Continued claims, covering the week before initial claims, rose by 6k to 1.875k, and the highest level since November 2021, though only because last week was revised down from 1.877k. Before seasonal adjustment continued claims fell by 23k to 1.911m.
July’s ISM services index has recovered to a modestly positive 51.4 from June’s weak 48.8, easing some of the recession worries generated by Friday’s employment report. The ISM services employment index of 51.1, up from 46.1 in June, is actually the highest since September 2023. The ISM data is still underperforming the S and P services PMI, though the latter has been revised down to 55.0, now slightly down from 55.3 in June, from a preliminary July reading of 56.0.

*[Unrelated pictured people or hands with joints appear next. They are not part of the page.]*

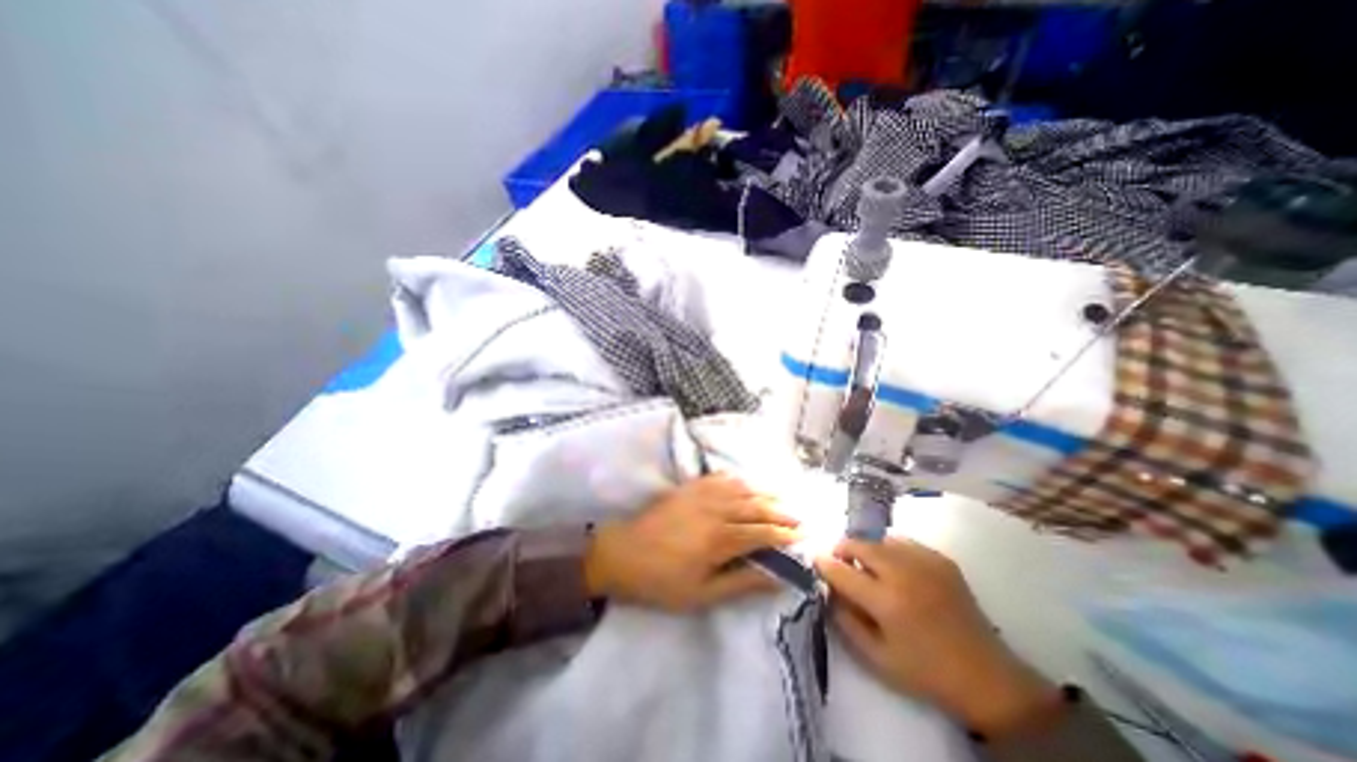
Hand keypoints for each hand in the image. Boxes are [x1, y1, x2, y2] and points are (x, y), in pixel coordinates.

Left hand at [587, 476, 797, 612]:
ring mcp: (701, 494)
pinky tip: (744, 481)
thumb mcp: (702, 594)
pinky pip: (719, 477)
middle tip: (799, 517)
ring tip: (781, 496)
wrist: (622, 553)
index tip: (802, 536)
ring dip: (764, 491)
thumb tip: (777, 579)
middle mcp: (716, 510)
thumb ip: (741, 583)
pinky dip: (737, 478)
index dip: (785, 535)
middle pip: (756, 507)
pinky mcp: (689, 487)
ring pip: (742, 488)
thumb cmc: (661, 580)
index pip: (762, 533)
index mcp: (721, 539)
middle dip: (781, 512)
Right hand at [814, 535, 1059, 738]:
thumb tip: (828, 589)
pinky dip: (890, 550)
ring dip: (866, 549)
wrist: (987, 676)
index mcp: (886, 601)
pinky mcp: (941, 559)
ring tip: (870, 566)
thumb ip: (845, 621)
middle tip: (842, 562)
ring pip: (879, 538)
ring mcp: (925, 562)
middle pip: (859, 544)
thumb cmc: (925, 671)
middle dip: (843, 549)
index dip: (823, 563)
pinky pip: (903, 542)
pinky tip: (897, 569)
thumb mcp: (876, 657)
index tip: (815, 561)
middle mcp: (903, 573)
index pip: (841, 570)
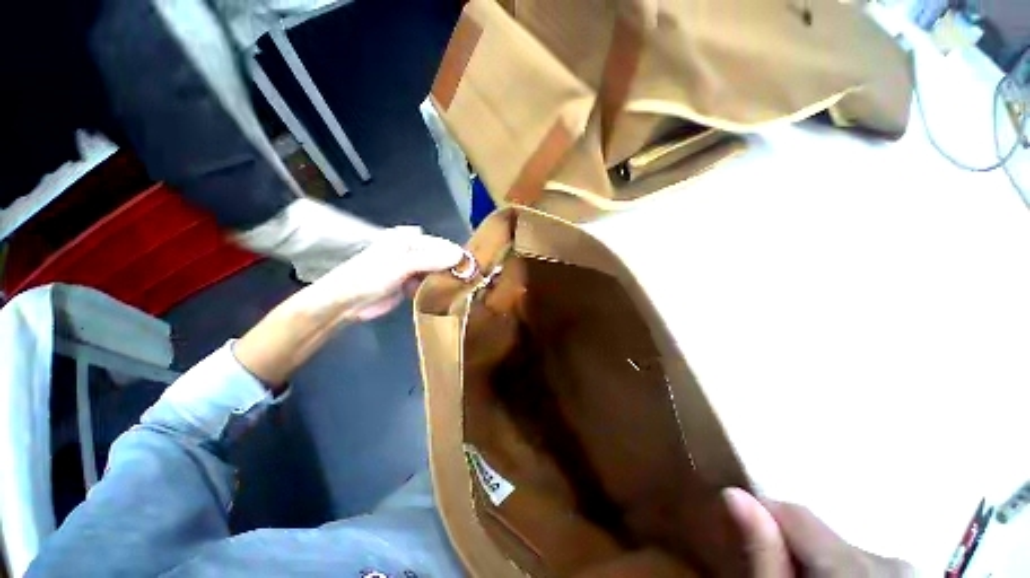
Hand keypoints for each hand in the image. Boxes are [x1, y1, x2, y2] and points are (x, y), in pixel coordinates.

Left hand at [234, 227, 462, 388]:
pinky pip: (430, 283)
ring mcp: (412, 268)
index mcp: (409, 239)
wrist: (346, 302)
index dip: (457, 255)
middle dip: (454, 268)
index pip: (441, 244)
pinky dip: (439, 288)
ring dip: (448, 279)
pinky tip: (450, 295)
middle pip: (441, 257)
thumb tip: (461, 255)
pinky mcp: (411, 284)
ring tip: (466, 289)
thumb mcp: (401, 265)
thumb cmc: (370, 276)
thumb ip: (431, 260)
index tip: (474, 268)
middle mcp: (413, 250)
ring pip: (437, 271)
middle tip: (473, 281)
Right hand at [722, 488, 913, 577]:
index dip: (764, 515)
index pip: (795, 513)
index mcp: (853, 566)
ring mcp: (908, 569)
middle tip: (780, 577)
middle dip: (795, 548)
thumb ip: (765, 553)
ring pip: (844, 548)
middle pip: (822, 534)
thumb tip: (734, 493)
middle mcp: (888, 560)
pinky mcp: (911, 575)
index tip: (745, 530)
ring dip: (820, 562)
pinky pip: (867, 562)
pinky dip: (844, 572)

Three of the four components that make up the ISM services composite increased, in addition to employment, business activity rose to 54.5 from 49.6 and new orders rose to 52.4 from 47.3. The exception was a dip in delivery times to 47.6 from 52.2, which suggests easing supply worries. The details of ISM services index, mostly higher but a lower deliveries index, is the opposite of the manufacturing detail, which was softer in most components but stronger for deliveries.

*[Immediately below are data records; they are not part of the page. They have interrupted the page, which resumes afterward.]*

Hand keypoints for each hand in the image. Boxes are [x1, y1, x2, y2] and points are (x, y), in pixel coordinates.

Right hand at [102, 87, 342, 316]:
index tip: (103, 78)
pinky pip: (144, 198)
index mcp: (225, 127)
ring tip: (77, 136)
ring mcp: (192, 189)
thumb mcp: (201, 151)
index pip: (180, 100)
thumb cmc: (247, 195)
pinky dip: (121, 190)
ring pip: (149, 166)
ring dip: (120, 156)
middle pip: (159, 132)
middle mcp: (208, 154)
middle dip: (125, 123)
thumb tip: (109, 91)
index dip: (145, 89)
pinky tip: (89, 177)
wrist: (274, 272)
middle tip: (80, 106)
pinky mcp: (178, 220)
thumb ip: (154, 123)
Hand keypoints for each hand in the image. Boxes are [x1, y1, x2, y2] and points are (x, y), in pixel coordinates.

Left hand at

June’s US trade deficit if $73.1bn was marginally higher than expected though down from $75.0bn in May. While June’s deficit is narrower than those seen in April and May it is still wider than those seen in each month of both Q1 2024 and the whole of 2023. Goods data was in line with the signals of the advance report, with exports up by 2.6% rather than 2.7% and imports remaining up by 0.7%, both correcting from declines seen in May. In real terms goods exports rose by a strong 3.2% while goods imports rose by 0.9%.
The services surplus slipped to a 4-month low, with exports down by 0.5% and imports up by 0.2%, leaving exports up by 0.6% overall while imports rose by 0.6%. Canada also reported stronger trade data in June, with the C$0.64bn surplus the first surplus since February, and up from a C$1.61bn deficit in May.

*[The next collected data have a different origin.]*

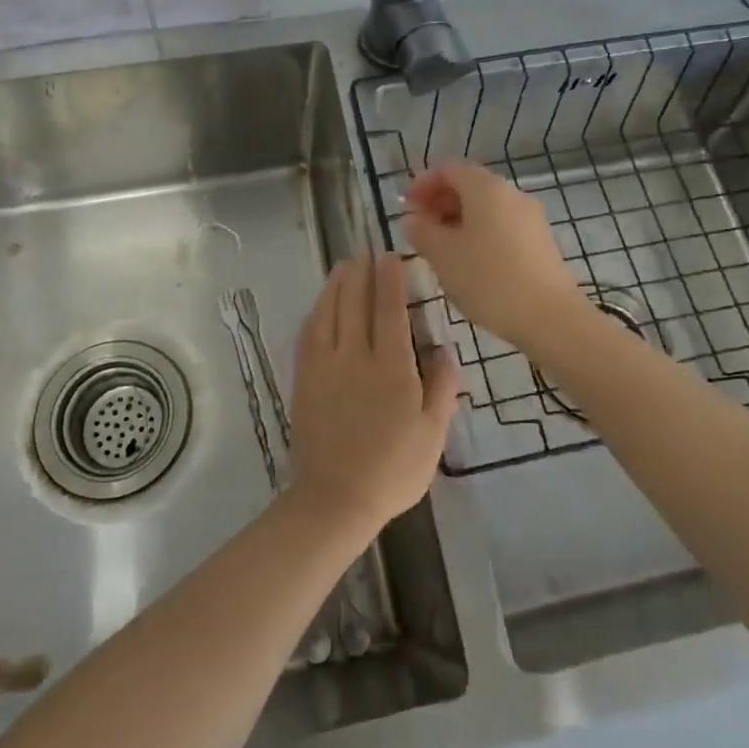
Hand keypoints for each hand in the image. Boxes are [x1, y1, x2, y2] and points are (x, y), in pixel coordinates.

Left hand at [289, 252, 458, 537]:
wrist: (335, 498)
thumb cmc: (393, 469)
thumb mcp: (433, 434)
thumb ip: (441, 388)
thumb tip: (444, 350)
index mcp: (390, 367)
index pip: (389, 310)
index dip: (389, 279)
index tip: (390, 256)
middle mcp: (354, 356)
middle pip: (355, 302)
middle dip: (361, 272)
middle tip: (365, 249)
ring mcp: (324, 365)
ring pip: (329, 311)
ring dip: (336, 284)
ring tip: (344, 265)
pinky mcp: (304, 379)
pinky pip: (309, 333)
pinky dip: (316, 311)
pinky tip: (320, 304)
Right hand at [403, 160, 587, 352]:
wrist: (550, 317)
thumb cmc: (489, 279)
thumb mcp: (443, 256)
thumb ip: (422, 232)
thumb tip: (412, 218)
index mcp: (486, 188)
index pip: (449, 169)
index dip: (423, 183)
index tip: (407, 207)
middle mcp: (511, 194)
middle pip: (470, 185)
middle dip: (440, 202)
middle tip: (419, 229)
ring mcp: (530, 218)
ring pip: (486, 208)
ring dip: (458, 220)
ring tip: (441, 249)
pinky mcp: (540, 241)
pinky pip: (502, 225)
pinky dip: (479, 233)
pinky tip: (470, 262)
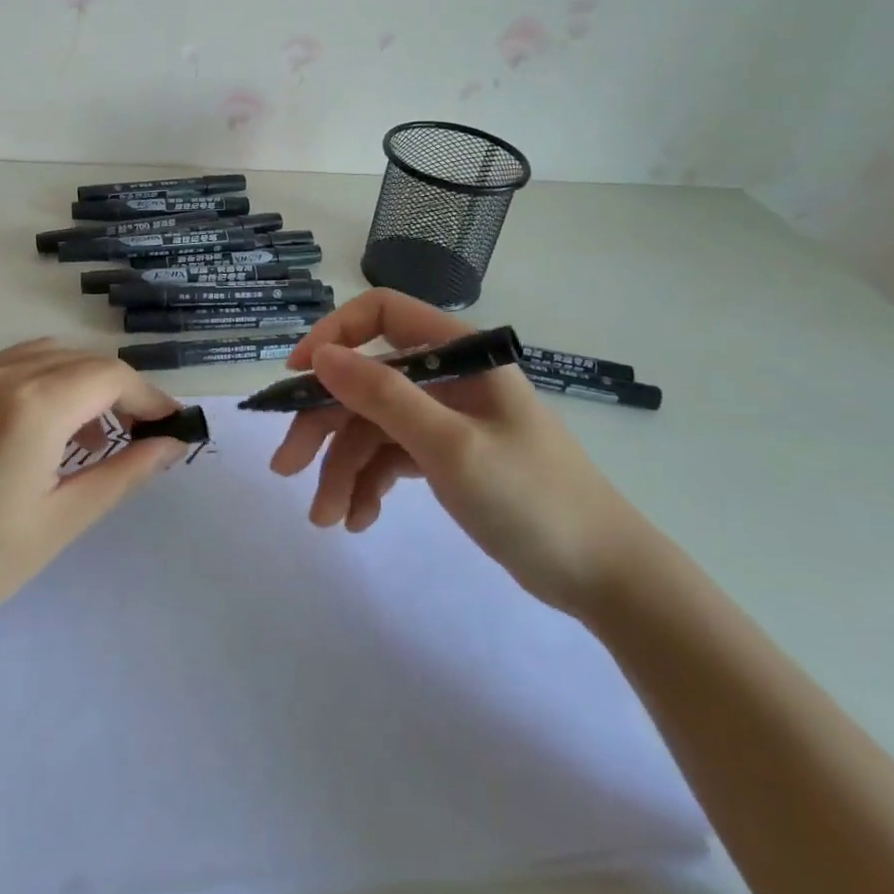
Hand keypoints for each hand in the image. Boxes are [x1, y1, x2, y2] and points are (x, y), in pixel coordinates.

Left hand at [0, 340, 189, 641]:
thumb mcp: (62, 521)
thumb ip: (124, 473)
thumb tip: (172, 444)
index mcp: (31, 407)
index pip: (109, 376)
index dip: (147, 395)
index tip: (169, 424)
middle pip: (78, 359)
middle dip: (116, 388)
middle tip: (136, 433)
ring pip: (40, 356)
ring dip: (77, 381)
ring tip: (89, 435)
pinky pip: (3, 370)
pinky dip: (38, 384)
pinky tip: (37, 433)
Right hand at [270, 290, 651, 615]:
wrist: (606, 579)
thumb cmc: (533, 499)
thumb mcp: (451, 446)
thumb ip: (383, 395)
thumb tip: (320, 355)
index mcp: (459, 353)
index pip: (382, 314)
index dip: (333, 336)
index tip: (297, 377)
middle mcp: (448, 377)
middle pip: (366, 381)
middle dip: (325, 425)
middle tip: (287, 468)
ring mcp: (446, 418)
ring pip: (373, 427)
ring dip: (343, 469)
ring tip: (326, 519)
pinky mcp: (446, 457)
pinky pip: (392, 457)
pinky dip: (370, 484)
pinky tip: (359, 519)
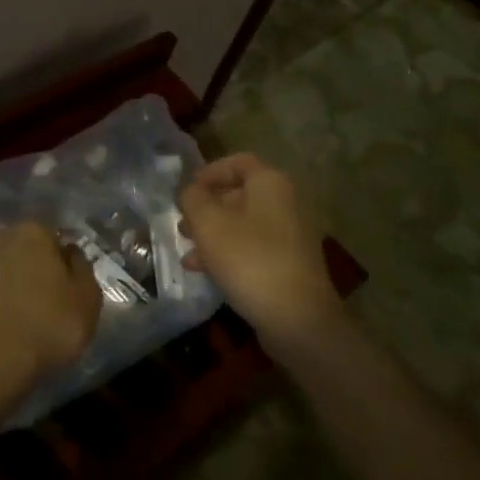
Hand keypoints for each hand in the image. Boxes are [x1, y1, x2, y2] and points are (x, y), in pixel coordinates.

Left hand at [0, 222, 101, 412]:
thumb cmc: (45, 327)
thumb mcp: (87, 301)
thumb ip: (82, 270)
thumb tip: (71, 254)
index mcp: (32, 232)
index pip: (51, 237)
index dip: (59, 262)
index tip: (63, 288)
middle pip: (16, 249)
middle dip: (24, 269)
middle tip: (36, 303)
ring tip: (7, 321)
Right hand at [180, 153, 344, 358]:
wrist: (297, 317)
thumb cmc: (249, 259)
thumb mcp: (209, 224)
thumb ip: (193, 199)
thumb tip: (190, 192)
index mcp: (270, 183)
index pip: (238, 162)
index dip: (209, 172)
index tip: (186, 190)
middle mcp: (286, 202)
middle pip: (240, 194)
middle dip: (207, 208)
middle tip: (183, 223)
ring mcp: (291, 234)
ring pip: (244, 224)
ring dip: (213, 234)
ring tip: (187, 251)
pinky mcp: (289, 263)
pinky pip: (253, 248)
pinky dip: (229, 253)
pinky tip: (205, 272)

The Bank of Canada has released minutes from its July 24 meeting that delivered a second straight 25bps easing. While risks on both sides are discussed, the tone is on balance dovish, with the BoC increasingly confident that ingredients for price stability were in place. There was a clear consensus to lower the policy rate further if inflation continued to ease in line with the projection. Countervailing forces on inflation meant that progress was likely to be bumpy and that meant there should be no set path for the policy rate, with decisions to be taken one meeting at a time. Restrictive policy was still seen as justified, with the rate cut decided at the meeting simply making policy less restrictive. However while inflation is still above the 2% target, it is now in the 1-3% control range, and the BoC agreed that they needed to clearly communicate that they would be weighing factors that could pull inflation below target as well as those that could hold it above target.
On the downside the BoC noted that the economy had been growing by less than population increasing excess supply and there was risk that consumer spending could be weaker than expected in 2025 and 2026 due to households renewing mortgages at higher rates. The emergence of labor market slack was also noted. Upside risks came from strength in shelter services due to housing market imbalances and other services due to wage growth running well ahead of productivity.